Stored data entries

===

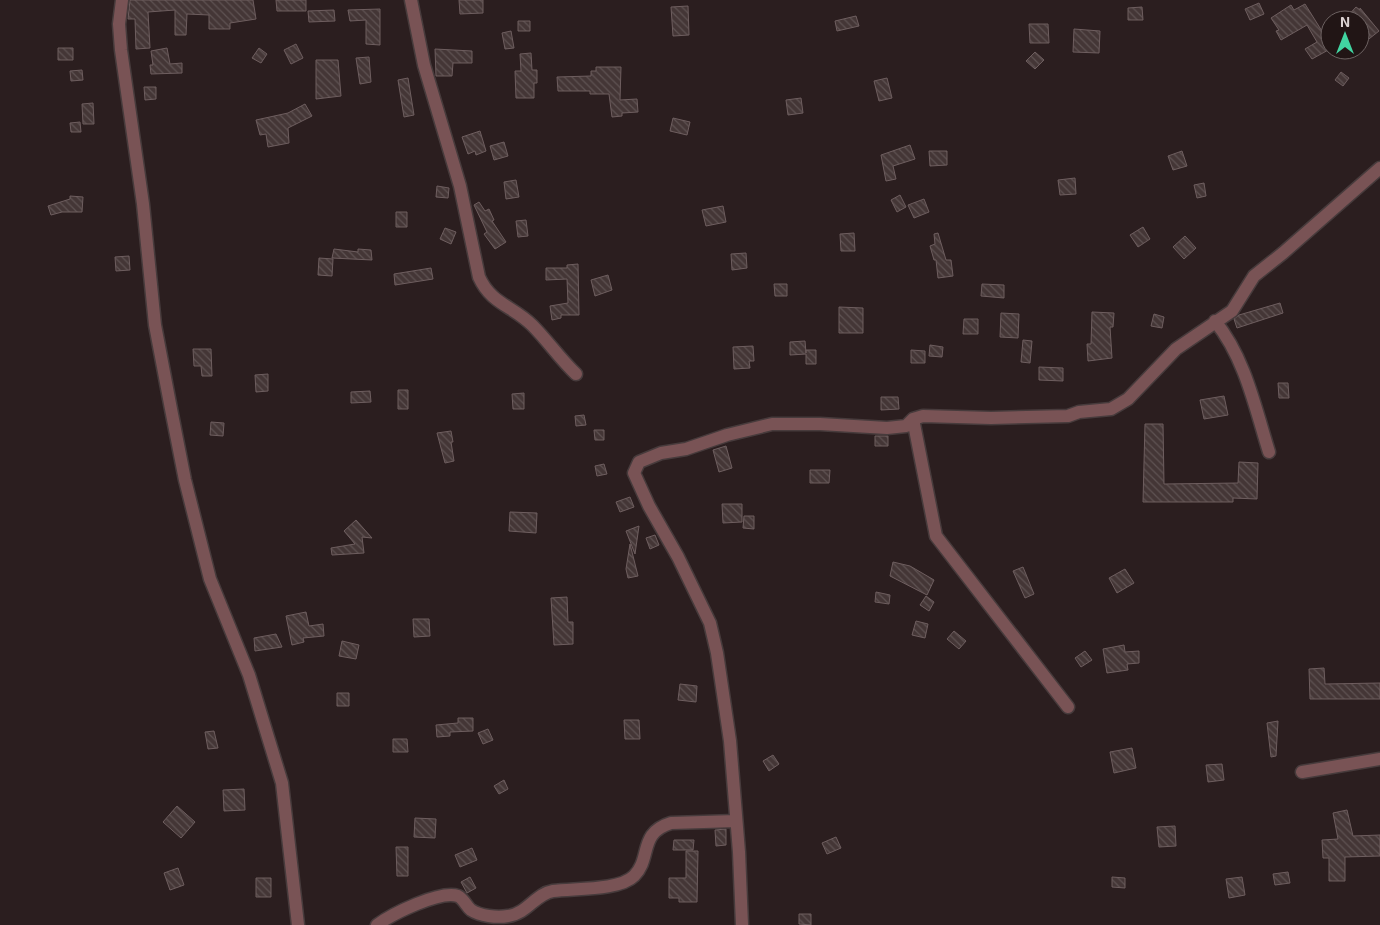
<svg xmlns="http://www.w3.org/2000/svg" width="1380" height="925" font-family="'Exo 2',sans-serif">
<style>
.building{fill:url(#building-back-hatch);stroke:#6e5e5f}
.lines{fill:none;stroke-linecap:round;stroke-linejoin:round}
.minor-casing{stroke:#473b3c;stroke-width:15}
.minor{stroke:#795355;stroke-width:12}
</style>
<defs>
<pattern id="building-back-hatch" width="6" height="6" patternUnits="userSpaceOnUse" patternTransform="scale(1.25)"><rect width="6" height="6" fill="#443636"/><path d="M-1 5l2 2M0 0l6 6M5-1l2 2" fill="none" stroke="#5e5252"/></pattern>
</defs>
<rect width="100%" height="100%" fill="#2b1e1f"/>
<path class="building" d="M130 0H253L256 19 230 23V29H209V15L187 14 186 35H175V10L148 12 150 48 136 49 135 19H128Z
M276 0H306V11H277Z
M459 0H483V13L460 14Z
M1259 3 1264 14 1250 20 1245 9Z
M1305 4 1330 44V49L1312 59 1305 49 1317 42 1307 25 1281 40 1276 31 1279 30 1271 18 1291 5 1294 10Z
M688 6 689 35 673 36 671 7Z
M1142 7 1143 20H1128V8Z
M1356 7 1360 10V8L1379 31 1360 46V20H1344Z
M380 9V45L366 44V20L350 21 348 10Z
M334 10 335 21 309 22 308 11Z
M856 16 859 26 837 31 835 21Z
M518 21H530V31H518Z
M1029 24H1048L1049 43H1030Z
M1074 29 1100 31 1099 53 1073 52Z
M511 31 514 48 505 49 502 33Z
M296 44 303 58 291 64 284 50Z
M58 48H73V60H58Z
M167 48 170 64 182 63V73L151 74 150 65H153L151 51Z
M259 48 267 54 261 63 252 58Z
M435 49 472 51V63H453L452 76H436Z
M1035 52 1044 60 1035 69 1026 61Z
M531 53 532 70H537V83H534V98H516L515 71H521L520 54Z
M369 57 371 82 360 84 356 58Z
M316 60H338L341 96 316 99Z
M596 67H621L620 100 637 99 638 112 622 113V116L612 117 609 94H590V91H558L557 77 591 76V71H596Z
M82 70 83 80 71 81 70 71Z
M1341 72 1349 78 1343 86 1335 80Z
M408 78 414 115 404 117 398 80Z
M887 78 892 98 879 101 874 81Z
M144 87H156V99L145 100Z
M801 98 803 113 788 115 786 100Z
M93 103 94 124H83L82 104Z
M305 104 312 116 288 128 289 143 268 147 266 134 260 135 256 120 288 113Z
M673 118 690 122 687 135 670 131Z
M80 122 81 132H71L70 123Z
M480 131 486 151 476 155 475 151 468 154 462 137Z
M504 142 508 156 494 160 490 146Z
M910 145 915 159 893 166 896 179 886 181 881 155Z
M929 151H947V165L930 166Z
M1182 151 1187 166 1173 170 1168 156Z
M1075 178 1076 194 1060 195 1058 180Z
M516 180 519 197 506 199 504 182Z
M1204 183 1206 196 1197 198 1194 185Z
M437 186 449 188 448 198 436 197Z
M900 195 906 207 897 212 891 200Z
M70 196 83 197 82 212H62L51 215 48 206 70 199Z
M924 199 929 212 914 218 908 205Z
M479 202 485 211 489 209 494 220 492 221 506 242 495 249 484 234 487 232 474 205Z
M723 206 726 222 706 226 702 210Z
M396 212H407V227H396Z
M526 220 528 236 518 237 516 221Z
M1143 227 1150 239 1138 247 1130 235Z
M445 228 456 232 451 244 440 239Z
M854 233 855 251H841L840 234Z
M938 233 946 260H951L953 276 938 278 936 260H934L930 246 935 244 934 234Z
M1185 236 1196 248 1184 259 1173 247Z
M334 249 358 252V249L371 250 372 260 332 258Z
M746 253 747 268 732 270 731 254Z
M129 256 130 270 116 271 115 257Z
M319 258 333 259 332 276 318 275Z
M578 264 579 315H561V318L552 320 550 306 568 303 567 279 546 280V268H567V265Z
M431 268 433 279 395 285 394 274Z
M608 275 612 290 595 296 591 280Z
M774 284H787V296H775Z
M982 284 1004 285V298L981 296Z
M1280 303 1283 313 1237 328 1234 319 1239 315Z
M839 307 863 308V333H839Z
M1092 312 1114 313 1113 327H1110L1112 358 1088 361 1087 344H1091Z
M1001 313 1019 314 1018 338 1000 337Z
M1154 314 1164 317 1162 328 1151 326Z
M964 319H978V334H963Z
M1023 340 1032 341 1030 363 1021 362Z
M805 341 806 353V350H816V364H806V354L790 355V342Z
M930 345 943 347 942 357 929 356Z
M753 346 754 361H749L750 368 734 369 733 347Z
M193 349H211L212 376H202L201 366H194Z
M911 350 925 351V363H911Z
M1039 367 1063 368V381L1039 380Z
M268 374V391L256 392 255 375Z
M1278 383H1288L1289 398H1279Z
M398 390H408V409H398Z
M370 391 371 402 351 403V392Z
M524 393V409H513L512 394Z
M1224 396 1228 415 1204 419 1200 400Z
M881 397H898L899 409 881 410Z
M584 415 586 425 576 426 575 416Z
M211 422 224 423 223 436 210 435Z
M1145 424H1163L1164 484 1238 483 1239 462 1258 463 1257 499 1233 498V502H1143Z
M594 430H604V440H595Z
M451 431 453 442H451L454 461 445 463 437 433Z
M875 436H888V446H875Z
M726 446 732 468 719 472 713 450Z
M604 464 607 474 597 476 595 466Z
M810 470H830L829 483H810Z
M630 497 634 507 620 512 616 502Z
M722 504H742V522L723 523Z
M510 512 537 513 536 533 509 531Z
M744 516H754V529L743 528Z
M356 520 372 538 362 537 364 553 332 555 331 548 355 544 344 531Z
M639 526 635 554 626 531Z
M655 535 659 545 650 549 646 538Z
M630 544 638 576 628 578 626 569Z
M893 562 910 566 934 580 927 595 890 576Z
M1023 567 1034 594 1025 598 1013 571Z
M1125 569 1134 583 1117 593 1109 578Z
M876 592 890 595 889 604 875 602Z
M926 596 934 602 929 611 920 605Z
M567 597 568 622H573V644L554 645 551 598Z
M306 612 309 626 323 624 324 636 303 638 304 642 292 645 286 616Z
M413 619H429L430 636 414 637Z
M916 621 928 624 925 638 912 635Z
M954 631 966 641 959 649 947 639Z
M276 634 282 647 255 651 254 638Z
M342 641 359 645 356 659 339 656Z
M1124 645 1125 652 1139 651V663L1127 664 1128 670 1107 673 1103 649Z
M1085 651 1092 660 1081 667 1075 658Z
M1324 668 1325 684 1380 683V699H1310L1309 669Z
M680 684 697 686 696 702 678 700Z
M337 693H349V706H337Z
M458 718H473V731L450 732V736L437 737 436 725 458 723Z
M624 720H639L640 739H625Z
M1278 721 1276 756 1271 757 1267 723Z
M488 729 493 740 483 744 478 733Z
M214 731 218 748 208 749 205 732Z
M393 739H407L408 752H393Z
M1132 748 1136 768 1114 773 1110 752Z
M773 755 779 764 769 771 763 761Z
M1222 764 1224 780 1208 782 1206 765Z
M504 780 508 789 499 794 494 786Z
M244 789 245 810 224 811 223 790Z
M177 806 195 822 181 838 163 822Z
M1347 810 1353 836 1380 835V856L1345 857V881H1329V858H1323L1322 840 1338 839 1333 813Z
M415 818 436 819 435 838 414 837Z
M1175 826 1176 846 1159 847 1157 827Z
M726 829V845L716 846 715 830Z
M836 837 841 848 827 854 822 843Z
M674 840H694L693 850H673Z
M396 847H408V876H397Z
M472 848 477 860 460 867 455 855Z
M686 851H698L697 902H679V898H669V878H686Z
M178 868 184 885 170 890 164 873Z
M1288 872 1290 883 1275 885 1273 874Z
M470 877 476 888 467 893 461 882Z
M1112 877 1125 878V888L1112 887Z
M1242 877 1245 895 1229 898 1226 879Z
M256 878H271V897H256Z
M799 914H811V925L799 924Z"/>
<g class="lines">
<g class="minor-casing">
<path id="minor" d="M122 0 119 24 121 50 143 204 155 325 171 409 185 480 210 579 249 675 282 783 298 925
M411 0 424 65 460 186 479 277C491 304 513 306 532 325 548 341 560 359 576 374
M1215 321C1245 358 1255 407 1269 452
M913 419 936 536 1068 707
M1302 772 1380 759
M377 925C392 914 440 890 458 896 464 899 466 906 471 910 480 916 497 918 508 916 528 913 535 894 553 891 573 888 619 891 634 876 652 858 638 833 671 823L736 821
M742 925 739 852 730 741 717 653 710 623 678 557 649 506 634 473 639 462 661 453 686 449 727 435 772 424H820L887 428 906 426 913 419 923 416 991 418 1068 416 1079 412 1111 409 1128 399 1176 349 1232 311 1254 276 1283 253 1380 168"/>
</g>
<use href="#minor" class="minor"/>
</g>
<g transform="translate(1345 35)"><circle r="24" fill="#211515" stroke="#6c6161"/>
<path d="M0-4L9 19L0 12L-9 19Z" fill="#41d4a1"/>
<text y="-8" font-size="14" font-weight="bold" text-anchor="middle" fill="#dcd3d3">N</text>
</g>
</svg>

===

#### [Brief]
Above are the entries. Copy exactly the part that opens with the line containing "M1305 4 1330" and closes with the line containing "M673 118 690 122 687 135 670 131Z", and no more.

#### [Answer to the problem]
M1305 4 1330 44V49L1312 59 1305 49 1317 42 1307 25 1281 40 1276 31 1279 30 1271 18 1291 5 1294 10Z
M688 6 689 35 673 36 671 7Z
M1142 7 1143 20H1128V8Z
M1356 7 1360 10V8L1379 31 1360 46V20H1344Z
M380 9V45L366 44V20L350 21 348 10Z
M334 10 335 21 309 22 308 11Z
M856 16 859 26 837 31 835 21Z
M518 21H530V31H518Z
M1029 24H1048L1049 43H1030Z
M1074 29 1100 31 1099 53 1073 52Z
M511 31 514 48 505 49 502 33Z
M296 44 303 58 291 64 284 50Z
M58 48H73V60H58Z
M167 48 170 64 182 63V73L151 74 150 65H153L151 51Z
M259 48 267 54 261 63 252 58Z
M435 49 472 51V63H453L452 76H436Z
M1035 52 1044 60 1035 69 1026 61Z
M531 53 532 70H537V83H534V98H516L515 71H521L520 54Z
M369 57 371 82 360 84 356 58Z
M316 60H338L341 96 316 99Z
M596 67H621L620 100 637 99 638 112 622 113V116L612 117 609 94H590V91H558L557 77 591 76V71H596Z
M82 70 83 80 71 81 70 71Z
M1341 72 1349 78 1343 86 1335 80Z
M408 78 414 115 404 117 398 80Z
M887 78 892 98 879 101 874 81Z
M144 87H156V99L145 100Z
M801 98 803 113 788 115 786 100Z
M93 103 94 124H83L82 104Z
M305 104 312 116 288 128 289 143 268 147 266 134 260 135 256 120 288 113Z
M673 118 690 122 687 135 670 131Z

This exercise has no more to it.